Under the new curriculum, teachers are required to give tests to learners at the end of every topic or month to determine whether they have grasped what they are taught in class. This way, the chances of them remembering what they have learnt are high instead of waiting to cram for end-of-term examinations. The new arrangement also seeks to end the over-dependency on final examination results as the determinant of education excellence.

Christopher Muganga, the deputy director in charge of research and consultancy at NCDC, says they decided that continuous assessment contributes 20 percent in the infancy years of implementation to initiate the spirit and as years pass by, its contribution to the final result will be increased to 50 percent.

However, officials at UNEB are still puzzled on two issues; integrity and standard of classroom assessments. Odongo says that given the fact that the system is still new at O Level, there is still a lot to do.

“Many people are worried about the integrity issues, but we are also concerned about the standard of the assessments that will be given to learners in different schools; in national examinations there is uniformity, we know the standard of the examinations and all learners sit for the same assessment, this will not be the case,” he adds.
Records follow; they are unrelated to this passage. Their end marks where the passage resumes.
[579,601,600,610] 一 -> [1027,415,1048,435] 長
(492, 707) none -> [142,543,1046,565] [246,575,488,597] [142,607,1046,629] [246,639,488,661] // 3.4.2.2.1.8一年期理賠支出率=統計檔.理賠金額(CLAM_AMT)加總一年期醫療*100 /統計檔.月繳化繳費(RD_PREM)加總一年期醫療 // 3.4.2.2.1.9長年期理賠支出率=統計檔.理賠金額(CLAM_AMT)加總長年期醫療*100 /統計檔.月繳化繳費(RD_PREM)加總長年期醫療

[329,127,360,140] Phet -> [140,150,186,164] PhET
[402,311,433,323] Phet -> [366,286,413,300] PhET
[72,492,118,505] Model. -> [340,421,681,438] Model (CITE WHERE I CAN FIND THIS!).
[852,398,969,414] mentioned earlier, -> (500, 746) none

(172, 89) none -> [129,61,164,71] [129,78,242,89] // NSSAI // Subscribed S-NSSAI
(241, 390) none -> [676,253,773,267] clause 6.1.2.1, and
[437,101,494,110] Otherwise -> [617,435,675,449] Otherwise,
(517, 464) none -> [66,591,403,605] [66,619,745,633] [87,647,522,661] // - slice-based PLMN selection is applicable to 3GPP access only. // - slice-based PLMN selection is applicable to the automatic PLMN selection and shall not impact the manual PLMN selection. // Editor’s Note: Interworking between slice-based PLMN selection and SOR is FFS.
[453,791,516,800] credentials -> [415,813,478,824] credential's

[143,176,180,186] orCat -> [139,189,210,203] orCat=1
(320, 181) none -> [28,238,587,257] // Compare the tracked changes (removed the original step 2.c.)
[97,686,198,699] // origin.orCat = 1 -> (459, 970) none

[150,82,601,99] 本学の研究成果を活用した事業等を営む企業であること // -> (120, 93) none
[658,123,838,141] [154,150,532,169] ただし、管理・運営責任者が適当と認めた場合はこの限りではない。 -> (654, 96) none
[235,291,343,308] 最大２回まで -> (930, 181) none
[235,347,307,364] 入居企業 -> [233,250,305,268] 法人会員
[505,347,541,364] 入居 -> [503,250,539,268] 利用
Odongo says that the board is currently preparing materials that will guide teachers on how to come up with standard and acceptable assessments. He further adds that UNEB is also working around setting up quality assurance measures that will uphold the integrity of the evaluations done in schools.

UNEB has been allocated over 5 billion shillings in the coming financial year to finance materials that will be sent to school, train teachers and also ensure that they have a robust server capacity to sustain transmission of student’s scores.